That's the case at SUNY and CUNY in New York and at Rutgers University in New Jersey.
Senior Veronica Jones had an opportunity to go to a university in New York with some scholarship money, but said even with the free money, Rutgers was a better deal.
"Being an in-state school and being a public school, it was cheaper for me to come here," she said.
Rutgers noticed a surge in its admissions over several recent semesters, and in conversations with families and students containing cost was high on the list of priorities for many of them.
"Families have always struggled with paying for college, but with this economy, they're struggling even more," Nancy Pullen said.
Pullen is Rutgers' director of recruitment. She says interest in the school is so high, especially with in-state students, that their tours are booked solid.
The cost of out-of-state or private universities can reach 50-thousand dollars a year.
"At Rutgers, for a New Jersey resident, the total cost of tuition fees, room and board, is about 21-thousand dollars a year, so less than half," Pullen said.

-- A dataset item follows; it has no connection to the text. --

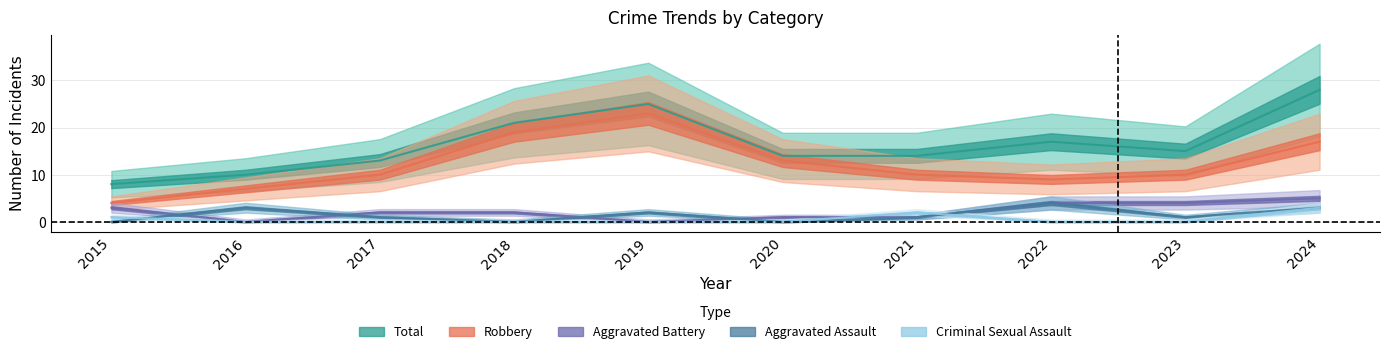

Which series has the largest range (max minus min)?

Total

"I'm pretty much going to school entirely on student loans," senior Jesse Eisemann said.
Eisemann and his family crunched the in-state versus out-of-state numbers. Choosing Rutgers, he could keep his car, and still lean on home to save money.
"If I need to do laundry, I can drive it home and back because I'm saving that much money with my in state tuition," he said.
And he won't have as much in student loans to pay back when they begin coming due, just six months after he graduates.